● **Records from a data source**
== == ==

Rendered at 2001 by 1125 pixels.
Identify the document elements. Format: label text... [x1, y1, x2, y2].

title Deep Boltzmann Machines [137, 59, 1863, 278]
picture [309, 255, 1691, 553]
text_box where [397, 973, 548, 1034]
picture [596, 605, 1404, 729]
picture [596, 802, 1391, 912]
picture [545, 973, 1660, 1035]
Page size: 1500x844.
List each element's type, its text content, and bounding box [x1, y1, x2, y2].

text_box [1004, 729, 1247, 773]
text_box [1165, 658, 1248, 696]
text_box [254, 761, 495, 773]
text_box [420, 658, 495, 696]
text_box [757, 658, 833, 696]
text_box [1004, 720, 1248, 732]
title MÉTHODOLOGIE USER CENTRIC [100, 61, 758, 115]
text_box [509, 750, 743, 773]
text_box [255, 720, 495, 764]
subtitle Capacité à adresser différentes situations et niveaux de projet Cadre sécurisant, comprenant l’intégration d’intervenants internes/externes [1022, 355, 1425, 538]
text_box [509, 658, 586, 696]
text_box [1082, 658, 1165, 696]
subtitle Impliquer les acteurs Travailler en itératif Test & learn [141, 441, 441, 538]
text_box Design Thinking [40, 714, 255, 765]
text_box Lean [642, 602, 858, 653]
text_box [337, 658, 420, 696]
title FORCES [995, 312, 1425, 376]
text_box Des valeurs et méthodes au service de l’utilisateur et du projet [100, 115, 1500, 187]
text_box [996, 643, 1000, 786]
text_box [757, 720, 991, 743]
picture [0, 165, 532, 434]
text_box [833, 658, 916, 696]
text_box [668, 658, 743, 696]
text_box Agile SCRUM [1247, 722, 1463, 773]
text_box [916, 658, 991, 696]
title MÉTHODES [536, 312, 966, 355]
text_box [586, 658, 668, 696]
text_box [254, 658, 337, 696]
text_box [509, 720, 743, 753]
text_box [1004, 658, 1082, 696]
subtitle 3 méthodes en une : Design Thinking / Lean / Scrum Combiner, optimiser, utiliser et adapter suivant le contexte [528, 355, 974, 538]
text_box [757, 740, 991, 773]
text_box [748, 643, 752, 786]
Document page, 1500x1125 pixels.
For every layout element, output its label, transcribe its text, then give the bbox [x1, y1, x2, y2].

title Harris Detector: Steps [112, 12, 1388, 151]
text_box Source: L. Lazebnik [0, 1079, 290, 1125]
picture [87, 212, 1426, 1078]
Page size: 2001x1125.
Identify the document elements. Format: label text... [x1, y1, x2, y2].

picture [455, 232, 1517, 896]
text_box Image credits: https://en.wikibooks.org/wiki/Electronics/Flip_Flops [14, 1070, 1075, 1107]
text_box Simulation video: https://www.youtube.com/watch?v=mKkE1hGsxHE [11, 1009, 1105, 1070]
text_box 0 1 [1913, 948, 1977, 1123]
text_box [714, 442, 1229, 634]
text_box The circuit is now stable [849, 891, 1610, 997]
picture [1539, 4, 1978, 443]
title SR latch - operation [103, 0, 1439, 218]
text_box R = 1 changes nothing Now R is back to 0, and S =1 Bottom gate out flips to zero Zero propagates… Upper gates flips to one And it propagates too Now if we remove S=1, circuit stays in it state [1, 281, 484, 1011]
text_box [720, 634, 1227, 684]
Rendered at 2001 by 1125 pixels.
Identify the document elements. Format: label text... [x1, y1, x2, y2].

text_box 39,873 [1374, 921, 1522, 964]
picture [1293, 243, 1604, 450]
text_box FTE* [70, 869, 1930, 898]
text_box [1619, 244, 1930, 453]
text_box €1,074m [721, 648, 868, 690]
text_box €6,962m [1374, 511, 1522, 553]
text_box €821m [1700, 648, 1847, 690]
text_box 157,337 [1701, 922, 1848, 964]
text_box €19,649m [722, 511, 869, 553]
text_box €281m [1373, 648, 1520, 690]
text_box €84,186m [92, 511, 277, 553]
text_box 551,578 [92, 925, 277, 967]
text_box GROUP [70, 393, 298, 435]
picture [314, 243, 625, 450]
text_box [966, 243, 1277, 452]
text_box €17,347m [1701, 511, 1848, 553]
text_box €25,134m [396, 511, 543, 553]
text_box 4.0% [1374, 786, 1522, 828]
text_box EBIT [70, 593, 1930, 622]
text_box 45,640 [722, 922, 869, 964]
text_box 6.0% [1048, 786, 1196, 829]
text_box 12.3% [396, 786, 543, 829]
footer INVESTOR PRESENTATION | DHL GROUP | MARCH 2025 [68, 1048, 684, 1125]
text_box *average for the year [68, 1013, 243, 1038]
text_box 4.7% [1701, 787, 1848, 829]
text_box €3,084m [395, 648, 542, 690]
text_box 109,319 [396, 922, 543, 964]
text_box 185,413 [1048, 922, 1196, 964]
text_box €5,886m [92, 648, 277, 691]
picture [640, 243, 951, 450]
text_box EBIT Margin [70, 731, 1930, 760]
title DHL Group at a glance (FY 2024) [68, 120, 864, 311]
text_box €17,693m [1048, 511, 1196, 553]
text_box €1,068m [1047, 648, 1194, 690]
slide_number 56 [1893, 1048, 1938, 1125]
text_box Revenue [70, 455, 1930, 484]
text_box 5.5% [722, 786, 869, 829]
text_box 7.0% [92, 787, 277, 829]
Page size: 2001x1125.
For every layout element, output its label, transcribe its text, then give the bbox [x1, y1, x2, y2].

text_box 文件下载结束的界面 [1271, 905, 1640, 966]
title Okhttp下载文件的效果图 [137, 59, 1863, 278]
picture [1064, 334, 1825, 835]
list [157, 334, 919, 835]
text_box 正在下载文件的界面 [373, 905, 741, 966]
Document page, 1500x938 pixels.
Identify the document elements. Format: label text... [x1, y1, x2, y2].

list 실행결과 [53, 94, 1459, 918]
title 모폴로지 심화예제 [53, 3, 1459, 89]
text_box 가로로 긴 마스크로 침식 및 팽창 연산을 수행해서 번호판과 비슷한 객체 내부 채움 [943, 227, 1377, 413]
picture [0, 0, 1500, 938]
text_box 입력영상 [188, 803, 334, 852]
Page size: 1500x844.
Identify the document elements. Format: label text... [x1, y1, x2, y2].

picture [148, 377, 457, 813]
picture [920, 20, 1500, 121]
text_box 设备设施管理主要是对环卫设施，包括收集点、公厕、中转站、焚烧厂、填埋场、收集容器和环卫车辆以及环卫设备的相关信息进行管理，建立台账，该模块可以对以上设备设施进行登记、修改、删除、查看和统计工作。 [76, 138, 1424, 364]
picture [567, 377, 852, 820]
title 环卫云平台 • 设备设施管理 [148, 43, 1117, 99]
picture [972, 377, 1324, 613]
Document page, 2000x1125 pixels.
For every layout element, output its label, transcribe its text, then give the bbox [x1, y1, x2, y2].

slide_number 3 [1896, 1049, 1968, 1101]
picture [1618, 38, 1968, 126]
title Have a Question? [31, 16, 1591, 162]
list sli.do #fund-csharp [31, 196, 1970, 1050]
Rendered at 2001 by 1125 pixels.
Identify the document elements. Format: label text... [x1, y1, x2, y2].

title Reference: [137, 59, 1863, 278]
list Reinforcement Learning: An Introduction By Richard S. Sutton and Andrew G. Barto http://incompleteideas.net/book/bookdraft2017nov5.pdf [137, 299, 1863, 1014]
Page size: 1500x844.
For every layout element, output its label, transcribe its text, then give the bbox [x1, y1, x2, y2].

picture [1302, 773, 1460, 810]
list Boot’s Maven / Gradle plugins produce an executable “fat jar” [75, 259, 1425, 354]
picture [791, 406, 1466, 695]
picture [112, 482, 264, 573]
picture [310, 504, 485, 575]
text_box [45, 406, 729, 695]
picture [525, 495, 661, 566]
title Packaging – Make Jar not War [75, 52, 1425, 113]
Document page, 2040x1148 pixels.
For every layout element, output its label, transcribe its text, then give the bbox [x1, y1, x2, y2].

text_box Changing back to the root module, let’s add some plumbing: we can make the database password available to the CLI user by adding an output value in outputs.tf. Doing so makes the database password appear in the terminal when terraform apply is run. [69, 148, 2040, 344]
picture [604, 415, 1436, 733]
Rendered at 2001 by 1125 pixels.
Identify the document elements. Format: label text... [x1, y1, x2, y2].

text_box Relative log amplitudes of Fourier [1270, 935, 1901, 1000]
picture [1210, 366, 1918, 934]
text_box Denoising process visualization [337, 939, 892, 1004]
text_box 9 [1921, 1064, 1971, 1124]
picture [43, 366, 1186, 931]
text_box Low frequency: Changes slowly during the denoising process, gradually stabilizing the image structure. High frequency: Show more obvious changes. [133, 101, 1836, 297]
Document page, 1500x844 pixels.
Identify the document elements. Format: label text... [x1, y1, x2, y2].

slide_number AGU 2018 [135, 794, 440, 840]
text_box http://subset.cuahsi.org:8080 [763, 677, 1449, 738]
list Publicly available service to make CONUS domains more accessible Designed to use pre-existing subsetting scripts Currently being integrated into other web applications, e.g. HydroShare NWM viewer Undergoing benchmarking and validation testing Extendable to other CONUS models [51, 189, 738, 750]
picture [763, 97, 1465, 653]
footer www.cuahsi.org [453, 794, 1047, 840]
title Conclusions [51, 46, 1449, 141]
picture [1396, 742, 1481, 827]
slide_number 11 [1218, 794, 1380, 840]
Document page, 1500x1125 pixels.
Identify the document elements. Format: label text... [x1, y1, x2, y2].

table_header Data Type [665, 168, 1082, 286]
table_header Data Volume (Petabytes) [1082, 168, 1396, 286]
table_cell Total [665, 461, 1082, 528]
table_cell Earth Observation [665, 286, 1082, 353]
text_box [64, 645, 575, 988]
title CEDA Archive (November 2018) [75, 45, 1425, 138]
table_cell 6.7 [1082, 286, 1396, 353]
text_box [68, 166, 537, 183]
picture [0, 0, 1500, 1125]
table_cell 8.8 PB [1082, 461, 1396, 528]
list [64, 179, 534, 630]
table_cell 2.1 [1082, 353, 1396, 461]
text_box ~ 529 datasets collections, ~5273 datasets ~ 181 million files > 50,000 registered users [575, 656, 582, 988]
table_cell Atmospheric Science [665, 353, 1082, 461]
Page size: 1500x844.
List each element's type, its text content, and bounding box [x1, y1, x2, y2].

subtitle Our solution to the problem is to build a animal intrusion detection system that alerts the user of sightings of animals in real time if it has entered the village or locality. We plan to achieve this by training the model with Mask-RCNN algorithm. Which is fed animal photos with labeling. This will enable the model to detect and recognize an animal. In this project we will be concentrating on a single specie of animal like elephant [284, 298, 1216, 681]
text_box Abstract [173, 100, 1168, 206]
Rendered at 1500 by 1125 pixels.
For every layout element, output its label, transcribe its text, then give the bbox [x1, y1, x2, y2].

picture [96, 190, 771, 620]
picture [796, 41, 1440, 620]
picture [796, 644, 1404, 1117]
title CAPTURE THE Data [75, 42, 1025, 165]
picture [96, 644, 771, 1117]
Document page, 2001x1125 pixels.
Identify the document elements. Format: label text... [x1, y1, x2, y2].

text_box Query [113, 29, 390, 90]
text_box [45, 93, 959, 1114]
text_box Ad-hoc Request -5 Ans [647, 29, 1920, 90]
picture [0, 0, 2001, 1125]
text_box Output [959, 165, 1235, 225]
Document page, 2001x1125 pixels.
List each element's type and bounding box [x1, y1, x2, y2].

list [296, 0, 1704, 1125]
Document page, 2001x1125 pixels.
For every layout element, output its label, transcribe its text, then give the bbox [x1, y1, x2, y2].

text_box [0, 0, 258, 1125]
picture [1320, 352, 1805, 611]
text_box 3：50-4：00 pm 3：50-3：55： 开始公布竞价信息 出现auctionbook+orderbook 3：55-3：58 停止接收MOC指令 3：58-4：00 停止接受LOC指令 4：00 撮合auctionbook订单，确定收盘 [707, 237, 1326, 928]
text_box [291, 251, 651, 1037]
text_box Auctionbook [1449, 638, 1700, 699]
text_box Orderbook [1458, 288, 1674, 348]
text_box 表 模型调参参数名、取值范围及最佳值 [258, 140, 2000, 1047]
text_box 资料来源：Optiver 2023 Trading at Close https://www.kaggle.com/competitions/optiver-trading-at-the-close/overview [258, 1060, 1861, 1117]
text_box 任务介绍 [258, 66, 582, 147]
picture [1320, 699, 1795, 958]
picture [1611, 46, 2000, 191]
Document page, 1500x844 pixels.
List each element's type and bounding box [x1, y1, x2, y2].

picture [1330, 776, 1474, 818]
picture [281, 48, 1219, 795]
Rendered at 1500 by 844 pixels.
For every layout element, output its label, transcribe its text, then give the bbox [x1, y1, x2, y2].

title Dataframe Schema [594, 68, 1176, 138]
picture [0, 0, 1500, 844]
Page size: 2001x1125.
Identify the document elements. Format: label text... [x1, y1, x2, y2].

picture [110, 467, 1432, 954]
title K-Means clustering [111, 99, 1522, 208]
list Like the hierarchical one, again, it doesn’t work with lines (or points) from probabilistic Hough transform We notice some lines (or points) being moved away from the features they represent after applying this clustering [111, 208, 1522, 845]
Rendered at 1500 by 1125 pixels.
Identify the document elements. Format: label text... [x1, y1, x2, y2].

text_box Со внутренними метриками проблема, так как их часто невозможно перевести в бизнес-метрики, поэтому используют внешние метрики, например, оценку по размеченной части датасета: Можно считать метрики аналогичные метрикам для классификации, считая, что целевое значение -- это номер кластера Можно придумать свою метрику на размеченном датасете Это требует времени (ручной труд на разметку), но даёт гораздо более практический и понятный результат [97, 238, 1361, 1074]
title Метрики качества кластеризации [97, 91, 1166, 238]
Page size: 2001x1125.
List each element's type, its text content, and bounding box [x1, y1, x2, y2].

== == ==

● **Try it**
Leave out every line above except those from the line with "Document page, 2000x1125 pixels." up to and including the line with "Document page, 2040x1148 pixels.", and copy those exactly.

● **Exercise response**
Document page, 2000x1125 pixels.
For every layout element, output its label, transcribe its text, then give the bbox [x1, y1, x2, y2].

slide_number 3 [1896, 1049, 1968, 1101]
picture [1618, 38, 1968, 126]
title Have a Question? [31, 16, 1591, 162]
list sli.do #fund-csharp [31, 196, 1970, 1050]
Rendered at 2001 by 1125 pixels.
Identify the document elements. Format: label text... [x1, y1, x2, y2].

title Reference: [137, 59, 1863, 278]
list Reinforcement Learning: An Introduction By Richard S. Sutton and Andrew G. Barto http://incompleteideas.net/book/bookdraft2017nov5.pdf [137, 299, 1863, 1014]
Page size: 1500x844.
For every layout element, output its label, transcribe its text, then give the bbox [x1, y1, x2, y2].

picture [1302, 773, 1460, 810]
list Boot’s Maven / Gradle plugins produce an executable “fat jar” [75, 259, 1425, 354]
picture [791, 406, 1466, 695]
picture [112, 482, 264, 573]
picture [310, 504, 485, 575]
text_box [45, 406, 729, 695]
picture [525, 495, 661, 566]
title Packaging – Make Jar not War [75, 52, 1425, 113]
Document page, 2040x1148 pixels.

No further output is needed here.